The company completed the acquisition of Vadraj, which had been undergoing a corporate insolvency resolution process, by discharging a consideration of Rs 18 billion (bn) in June 2025. Vadraj’s asset base includes a clinker unit at Kutch and a grinding unit at Limla, along with high quality captive limestone reserves and a captive jetty at Kutch that enhance logistics efficiency.

Since taking over the assets, Nuvoco has undertaken revival, refurbishment and expansion across both sites, culminating in the opening of the Limla facility. The grinding unit at Limla achieved project completion ahead of schedule with the commissioning of two million tonnes per annum (mn t per annum) grinding capacity, further expanding the company’s scale and market reach.

Upon full operationalisation of the Vadraj assets, nearly 40 per cent of Nuvoco’s total cement capacity will be accounted for by plants in the North and West regions, supporting improved access to high growth markets. The plant is expected to support a phased volume ramp up in Gujarat and to serve adjoining markets in western Maharashtra while releasing northern capacities for other markets.

It will produce a complete portfolio of cement products including Ordinary Portland Cement, Portland Slag Cement, Portland Pozzolana Cement and Portland Composite Cement, and will offer the Duraguard range including the premium Duraguard Microfibre.
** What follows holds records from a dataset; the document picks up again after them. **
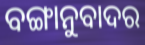
ବଙ୍ଗାନୁବାଦରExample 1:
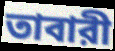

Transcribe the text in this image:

তাবারী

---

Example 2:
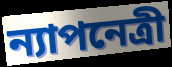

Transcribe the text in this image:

ন্যাপনেত্রী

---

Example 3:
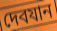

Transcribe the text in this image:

দেবযান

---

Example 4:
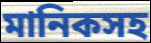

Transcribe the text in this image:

মানিকসহ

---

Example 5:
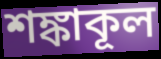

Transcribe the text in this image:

শঙ্কাকূল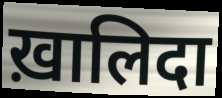
ख़ालिदा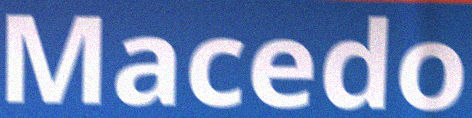
Macedo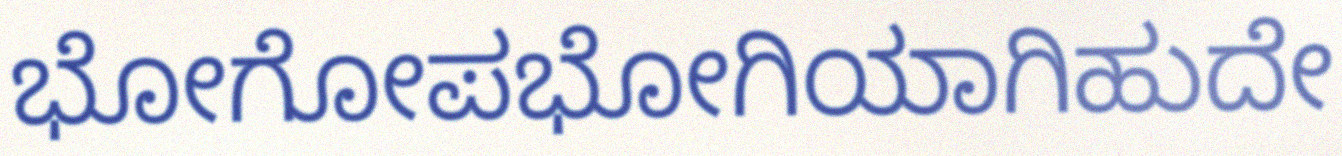
ಭೋಗೋಪಭೋಗಿಯಾಗಿಹುದೇ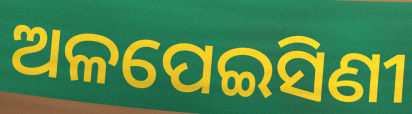
ଅଳପେଇସିଣୀ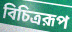
বিচিত্ররূপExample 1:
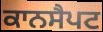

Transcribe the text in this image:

ਕਾਨਸੈਪਟ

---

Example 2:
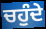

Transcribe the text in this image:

ਚਹੁੰਦੇ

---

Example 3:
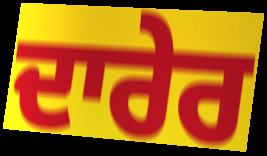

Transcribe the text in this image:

ਦਾਰੇਰ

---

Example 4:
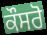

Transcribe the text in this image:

ਕੌਸਰੋ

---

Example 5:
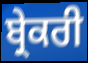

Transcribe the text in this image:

ਬ੍ਰੇਕਰੀ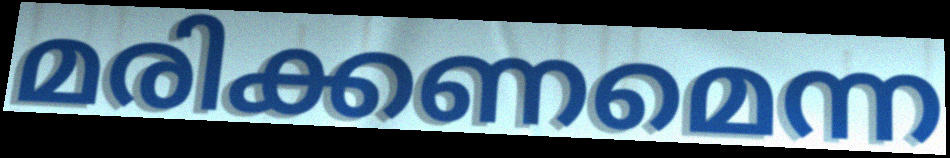
മരിക്കണമെന്നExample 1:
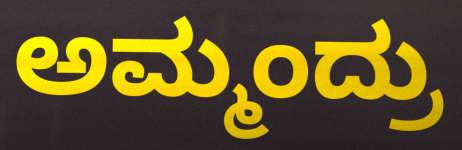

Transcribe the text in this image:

ಅಮ್ಮಂದ್ರು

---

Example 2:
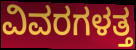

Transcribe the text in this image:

ವಿವರಗಳತ್ತ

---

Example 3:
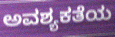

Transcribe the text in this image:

ಅವಶ್ಯಕತೆಯ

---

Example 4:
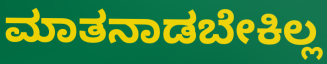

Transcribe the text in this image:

ಮಾತನಾಡಬೇಕಿಲ್ಲ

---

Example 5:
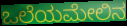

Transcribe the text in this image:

ಒಲೆಯಮೇಲಿನ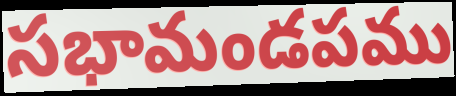
సభామండపము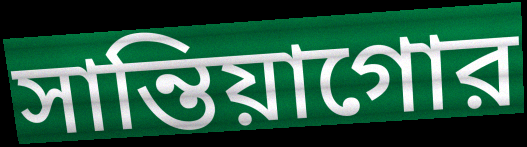
সান্তিয়াগোর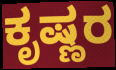
ಕೃಷ್ಣರ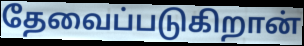
தேவைப்படுகிறான்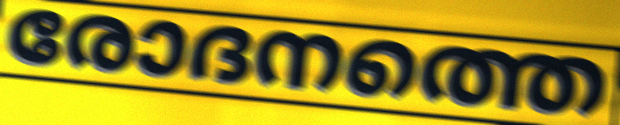
രോദനത്തെ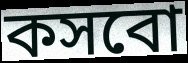
কসবো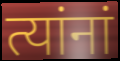
त्यांनां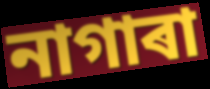
নাগাৰা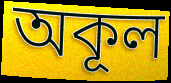
অকূল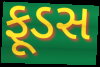
ફૂડસ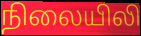
நிலையிலிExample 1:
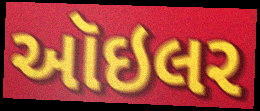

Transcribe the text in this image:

ઑઇલર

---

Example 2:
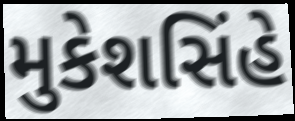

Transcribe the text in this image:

મુકેશસિંહે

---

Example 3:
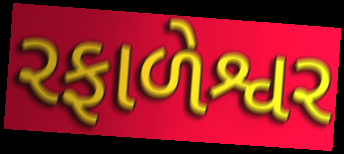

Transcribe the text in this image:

રફાળેશ્વર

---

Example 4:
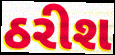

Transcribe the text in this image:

ઠરીશ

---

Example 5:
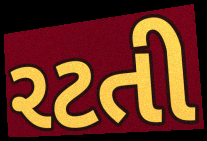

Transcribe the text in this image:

રટતી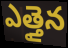
ఎత్తైనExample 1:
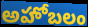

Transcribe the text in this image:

అహోబలం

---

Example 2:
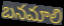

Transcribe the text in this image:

బనమాలి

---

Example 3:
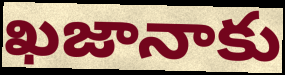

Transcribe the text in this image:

ఖజానాకు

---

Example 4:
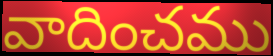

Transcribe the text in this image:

వాదించము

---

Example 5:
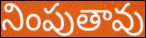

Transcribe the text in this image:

నింపుతావు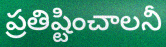
ప్రతిష్టించాలనీ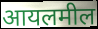
आयलमीलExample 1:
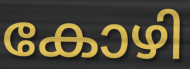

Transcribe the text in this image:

കോഴി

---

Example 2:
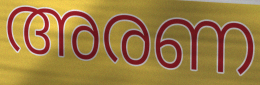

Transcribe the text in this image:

അരണ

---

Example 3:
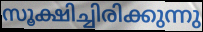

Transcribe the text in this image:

സൂക്ഷിച്ചിരിക്കുന്നു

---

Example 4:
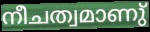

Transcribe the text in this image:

നീചത്വമാണു്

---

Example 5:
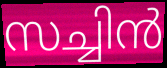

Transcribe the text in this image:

സച്ചിൻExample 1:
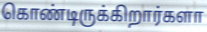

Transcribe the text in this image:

கொண்டிருக்கிறார்களா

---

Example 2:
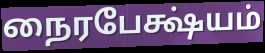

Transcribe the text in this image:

நைரபேக்ஷ்யம்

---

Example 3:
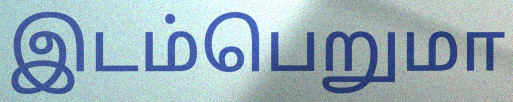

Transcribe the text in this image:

இடம்பெறுமா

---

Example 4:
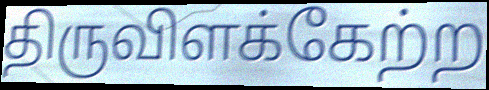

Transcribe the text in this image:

திருவிளக்கேற்ற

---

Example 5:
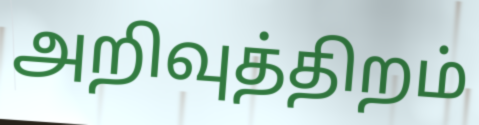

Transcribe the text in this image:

அறிவுத்திறம்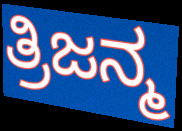
ತ್ರಿಜನ್ಮ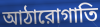
আঠারোগাতিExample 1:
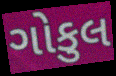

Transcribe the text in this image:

ગોકુલ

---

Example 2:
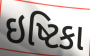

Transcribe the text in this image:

ઇષ્ટિકા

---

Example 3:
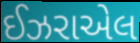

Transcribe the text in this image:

ઈઝરાએલ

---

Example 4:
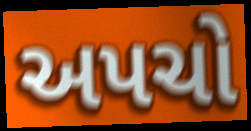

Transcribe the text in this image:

અપચો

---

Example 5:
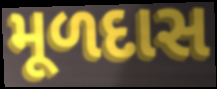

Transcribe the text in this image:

મૂળદાસ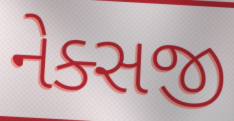
નેક્સજી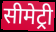
सीमेट्री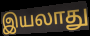
இயலாது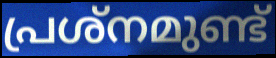
പ്രശ്നമുണ്ട്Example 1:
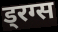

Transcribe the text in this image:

ड्रग्स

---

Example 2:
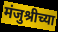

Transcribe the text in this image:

मंजुश्रीच्या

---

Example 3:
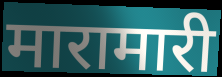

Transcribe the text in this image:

मारामारी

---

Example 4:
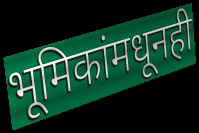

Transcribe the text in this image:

भूमिकांमधूनही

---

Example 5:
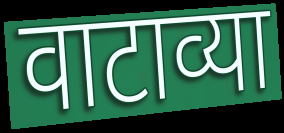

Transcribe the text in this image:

वाटाव्याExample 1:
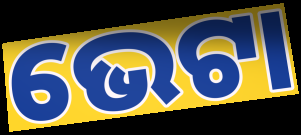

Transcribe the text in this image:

ଭେଟା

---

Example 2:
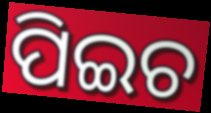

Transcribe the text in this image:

ପିଇଚ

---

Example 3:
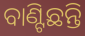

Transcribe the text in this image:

ବାଣ୍ଟିଛନ୍ତି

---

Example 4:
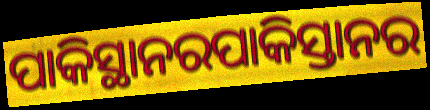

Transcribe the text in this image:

ପାକିସ୍ଥାନରପାକିସ୍ତାନର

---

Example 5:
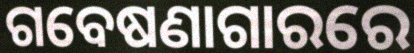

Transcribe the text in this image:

ଗବେଷଣାଗାରରେ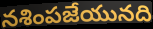
నశింపజేయునది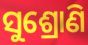
ସୁଶ୍ରୋଣି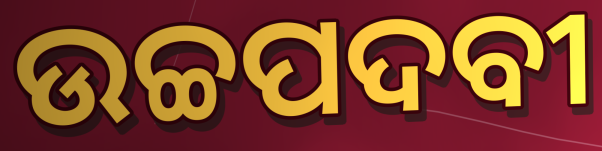
ଉଚ୍ଚପଦବୀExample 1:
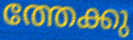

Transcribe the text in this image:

ത്തേക്കു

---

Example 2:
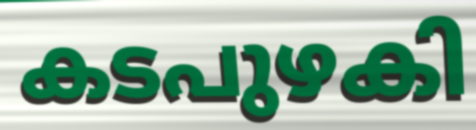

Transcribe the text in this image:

കടപുഴകി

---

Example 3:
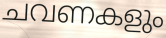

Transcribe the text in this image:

ചവണകളും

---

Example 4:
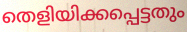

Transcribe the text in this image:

തെളിയിക്കപ്പെട്ടതും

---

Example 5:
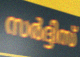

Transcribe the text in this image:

സർദ്ദിസ്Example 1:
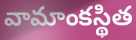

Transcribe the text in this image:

వామాంకస్థిత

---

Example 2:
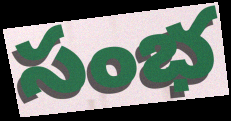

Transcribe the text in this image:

సంభ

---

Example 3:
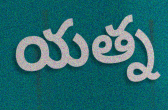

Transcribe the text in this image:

యత్న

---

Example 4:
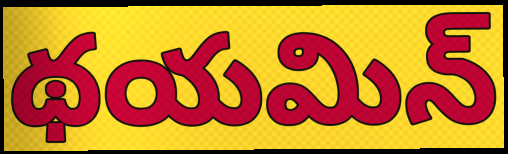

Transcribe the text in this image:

థయమిన్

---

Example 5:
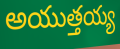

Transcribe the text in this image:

అయుత్తయ్య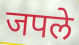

The transaction is set to create synergies with Nuvoco’s existing manufacturing facilities at Nimbol and Chittorgarh, strengthening logistics optimisation and market access across key regions.
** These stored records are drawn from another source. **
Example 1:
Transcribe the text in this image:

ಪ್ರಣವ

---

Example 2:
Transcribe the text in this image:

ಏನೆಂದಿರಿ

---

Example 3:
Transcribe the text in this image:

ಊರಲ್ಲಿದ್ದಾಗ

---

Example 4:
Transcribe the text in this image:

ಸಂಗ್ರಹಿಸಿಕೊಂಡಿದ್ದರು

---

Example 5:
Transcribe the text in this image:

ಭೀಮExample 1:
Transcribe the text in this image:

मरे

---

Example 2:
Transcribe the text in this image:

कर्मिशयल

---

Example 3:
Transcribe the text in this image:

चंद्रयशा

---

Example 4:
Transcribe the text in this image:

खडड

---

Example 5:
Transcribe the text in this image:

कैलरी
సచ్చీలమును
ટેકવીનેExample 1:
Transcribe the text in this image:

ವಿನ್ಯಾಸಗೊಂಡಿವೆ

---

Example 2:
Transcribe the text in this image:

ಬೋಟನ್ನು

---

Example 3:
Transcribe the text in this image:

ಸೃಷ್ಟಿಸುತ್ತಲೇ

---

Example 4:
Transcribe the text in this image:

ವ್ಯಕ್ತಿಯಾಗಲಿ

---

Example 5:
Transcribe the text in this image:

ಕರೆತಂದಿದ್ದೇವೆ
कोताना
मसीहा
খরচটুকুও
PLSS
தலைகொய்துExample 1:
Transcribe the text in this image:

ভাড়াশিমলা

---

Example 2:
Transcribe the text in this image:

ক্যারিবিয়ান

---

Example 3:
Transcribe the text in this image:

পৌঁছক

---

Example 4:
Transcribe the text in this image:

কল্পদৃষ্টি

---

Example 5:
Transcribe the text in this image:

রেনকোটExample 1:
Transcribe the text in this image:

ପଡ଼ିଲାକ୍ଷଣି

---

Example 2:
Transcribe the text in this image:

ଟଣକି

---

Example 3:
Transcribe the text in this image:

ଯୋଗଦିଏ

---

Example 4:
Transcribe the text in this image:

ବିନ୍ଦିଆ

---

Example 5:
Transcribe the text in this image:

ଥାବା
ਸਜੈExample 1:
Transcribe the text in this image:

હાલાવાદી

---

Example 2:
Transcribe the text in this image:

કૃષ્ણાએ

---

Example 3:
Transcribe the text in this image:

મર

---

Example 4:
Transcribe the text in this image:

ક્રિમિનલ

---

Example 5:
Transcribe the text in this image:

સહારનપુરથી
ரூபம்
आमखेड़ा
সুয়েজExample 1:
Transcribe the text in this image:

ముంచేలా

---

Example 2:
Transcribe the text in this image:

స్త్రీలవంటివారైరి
Nuvoco reported total income of Rs 113.62 billion (bn) in FY 2025-26 and stated it is on track to consolidate total cement capacity to 35 million tonnes per annum (mn t per annum) by FY2028. The company operates across cement, ready-mix concrete and modern building materials segments and highlighted a pan-India ready-mix presence alongside contributions to major infrastructure projects. Corporate communications contact details were provided by the company.